#### [TASK LIST]
(1) From the interview on rage and metta, copy the passage that starts at the words "KP: You also" and stops after the words "enraged about things.".
(2) According to the interview on rage and metta, how does Pema Chödrön describe the soft spot?

There are some people that go into a rage when they feel too much love, because they can't handle the tenderness that automatically emerges from the softness, the gentleness, the sweetness that's there. I've counseled couples that get into big fights the minute they become really vulnerable and tender.

So, that's kind of what I'm talking about. I think the story can be different for each of us where we feel that impulse or that rage explode itself, or we're on the verge of it. But, I think that if we look a little deeper and pause a little bit, we might discover that there's something very tender and vulnerable that we're attempting to create a little distance from so that we stay safe.

And then metta becomes not an immediate application, if you will—[laughs]

KP: [Laughs.] No.

RK: —because we can't really allow it. But, when we thaw out, when we come back into the body, when we recognize how sore and hurt we are because we've had to tighten ourselves in that defense of rage—which really contracts the body—what we recognize in those moments that we're really suffering, then metta becomes a gentle and kind way of attending and of loving these parts of ourselves that are hurting.

So, that's how I see the relationship between rage and metta. But, the soft spot is really that vulnerability that we all have. If you touch the top of a baby's head and if you touch your own, there's a little soft spot still up there that's been up there from birth. I've heard—Chögyam Trungpa Rinpoche talks about the soft spot all the time. Pema Chödrön describes it as "the weak link in the hard boundary of the ego."

So, the weak link in all of us is a spot that we can't make hard—this soft spot. But, we try to cover it. We try to protect ourselves. We try to do something so that it's not so vulnerable. But, it's inevitably going to be touched, because we're in these bodies and we're in this life.

KP: You also said that it's important for us to know the grip and to know the holding. What I took that to mean was that it's important for us to be able to be in a moment of rage and feel like we're enveloped in it without trying to resist what it's come to show us or give us. When you said that, I felt a bit of relief because a lot of time we hear spiritual teachings that have as [their] goal to get rid of—supposedly—negative emotions or to be free from feeling badly or angry or enraged about things.

Can you speak to that a little bit—the importance of knowing the grip and knowing the holding?

RK: Exactly. I think conditions happen that create the expression of rage or the energy of rage. There's things that happen that end up creating the experience of a rage moment. We can't always figure out what that is.

#### [PROVIDED DATA]
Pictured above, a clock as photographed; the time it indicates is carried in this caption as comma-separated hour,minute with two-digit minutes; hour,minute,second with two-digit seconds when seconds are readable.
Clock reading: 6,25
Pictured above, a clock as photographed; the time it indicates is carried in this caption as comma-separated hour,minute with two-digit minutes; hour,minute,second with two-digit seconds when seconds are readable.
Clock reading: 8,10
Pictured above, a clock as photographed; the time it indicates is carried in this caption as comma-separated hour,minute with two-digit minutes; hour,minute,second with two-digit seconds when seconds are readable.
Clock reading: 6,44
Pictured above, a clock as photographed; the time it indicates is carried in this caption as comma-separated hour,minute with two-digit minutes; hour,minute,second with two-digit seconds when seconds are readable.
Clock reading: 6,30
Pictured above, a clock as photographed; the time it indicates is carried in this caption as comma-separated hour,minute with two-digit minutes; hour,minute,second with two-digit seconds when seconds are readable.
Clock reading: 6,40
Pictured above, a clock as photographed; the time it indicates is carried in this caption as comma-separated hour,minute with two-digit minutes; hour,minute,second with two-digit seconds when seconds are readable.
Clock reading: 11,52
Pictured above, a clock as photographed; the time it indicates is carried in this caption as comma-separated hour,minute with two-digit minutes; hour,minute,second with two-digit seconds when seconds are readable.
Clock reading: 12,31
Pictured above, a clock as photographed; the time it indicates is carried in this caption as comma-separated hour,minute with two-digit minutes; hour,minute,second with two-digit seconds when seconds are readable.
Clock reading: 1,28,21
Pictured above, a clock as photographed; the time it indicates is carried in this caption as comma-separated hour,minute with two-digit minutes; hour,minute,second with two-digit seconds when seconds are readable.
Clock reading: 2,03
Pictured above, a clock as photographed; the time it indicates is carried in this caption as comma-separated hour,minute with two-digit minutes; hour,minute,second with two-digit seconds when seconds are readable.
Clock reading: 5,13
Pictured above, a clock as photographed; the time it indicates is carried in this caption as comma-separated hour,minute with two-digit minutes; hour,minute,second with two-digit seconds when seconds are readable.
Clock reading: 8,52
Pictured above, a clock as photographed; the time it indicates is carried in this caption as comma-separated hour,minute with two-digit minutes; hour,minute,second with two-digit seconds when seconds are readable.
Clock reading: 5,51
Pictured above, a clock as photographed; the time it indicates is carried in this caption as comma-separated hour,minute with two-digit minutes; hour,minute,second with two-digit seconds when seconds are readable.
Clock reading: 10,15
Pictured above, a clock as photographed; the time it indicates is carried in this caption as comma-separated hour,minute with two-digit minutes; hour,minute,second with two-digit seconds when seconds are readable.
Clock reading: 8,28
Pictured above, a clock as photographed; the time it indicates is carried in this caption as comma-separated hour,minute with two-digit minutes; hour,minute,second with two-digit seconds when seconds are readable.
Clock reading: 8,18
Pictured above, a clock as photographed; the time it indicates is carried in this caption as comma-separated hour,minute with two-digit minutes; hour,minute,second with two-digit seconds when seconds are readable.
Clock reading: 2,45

#### [SOLUTIONS TO THE PROBLEMS]
(1)
KP: You also said that it's important for us to know the grip and to know the holding. What I took that to mean was that it's important for us to be able to be in a moment of rage and feel like we're enveloped in it without trying to resist what it's come to show us or give us. When you said that, I felt a bit of relief because a lot of time we hear spiritual teachings that have as [their] goal to get rid of—supposedly—negative emotions or to be free from feeling badly or angry or enraged about things.

(2) She describes it as "the weak link in the hard boundary of the ego."